Qual aspecto da economia americana precisa de correção, ao seu ver?
Eu concordo com o economista francês (Thomas) Piketty: se temos uma economia baseada em consumo vital, estaremos em boa forma. O problema é que a riqueza que estamos criando se acumula nas mãos de uma parcela muito, mas muito pequena de bilionários. Se este cenário se mantiver, teremos problemas, sobretudo porque em dois ou três anos idosos, como eu, representarão um terço da população. É muita gente. E se essa parte da população não puder consumir o que a sociedade produz, teremos um enorme problema. Precisamos migrar para um modelo em que a população tenha receita disponível para o consumo e democratizar a riqueza nos Estados Unidos.
Boa parte da dívida americana pertence aos chineses e a relação entre os países têm vivido alguns atritos.

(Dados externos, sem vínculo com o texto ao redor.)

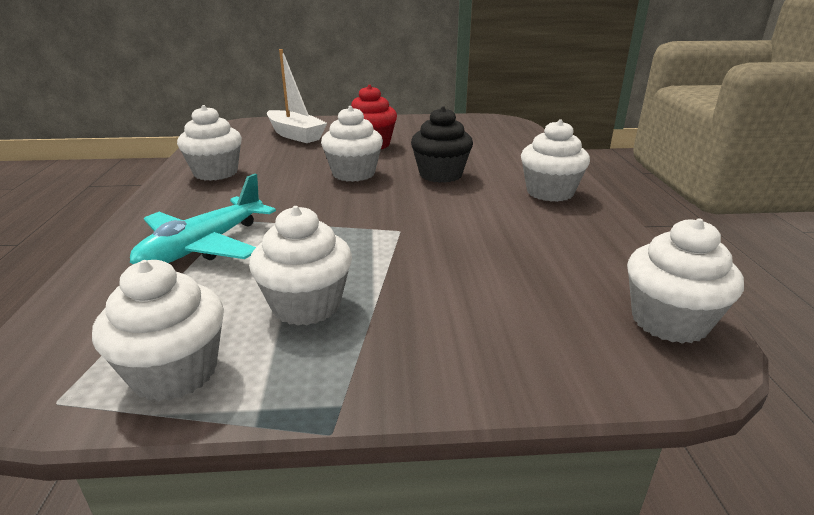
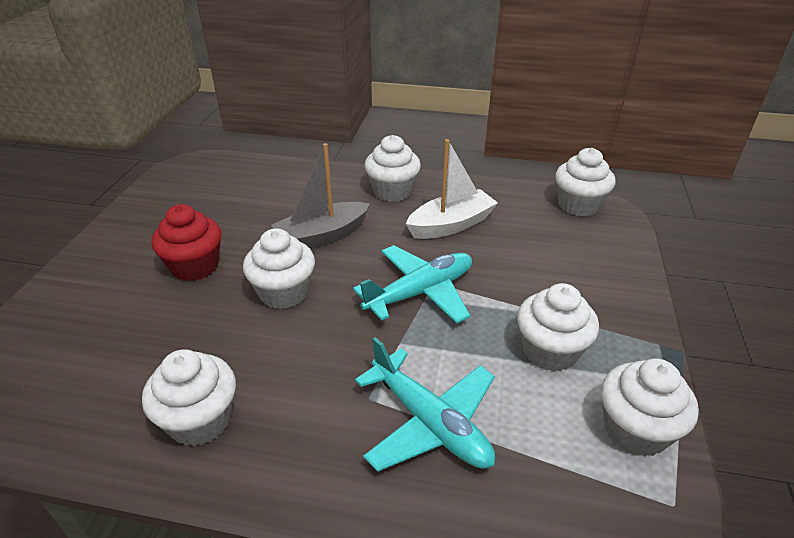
camera: 75 degrees left, 10 degrees up
(295, 135) = (94, 330): white boat -> white boat (451, 225)
(380, 225) = (420, 292): none -> turquoise plane
(440, 175) = (322, 236): black cupcake -> grey boat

Contanto que eles estejam investindo na nossa economia e financiando nossa dívida, não vejo motivos para alarme. A China não tem interesse em nos ver afundando, porque eles perderiam muito dinheiro com isso.
Você acredita que dólar pode sofrer depreciação?
Ah, sim, o valor do dólar pode mudar. Se não agirmos para mudar aquele cenário que discutimos antes, de evitar essa concentração de riqueza nas mãos de poucos bilionários, acho que nossa economia pode se tornar, rapidamente, pouco saudável e imoral.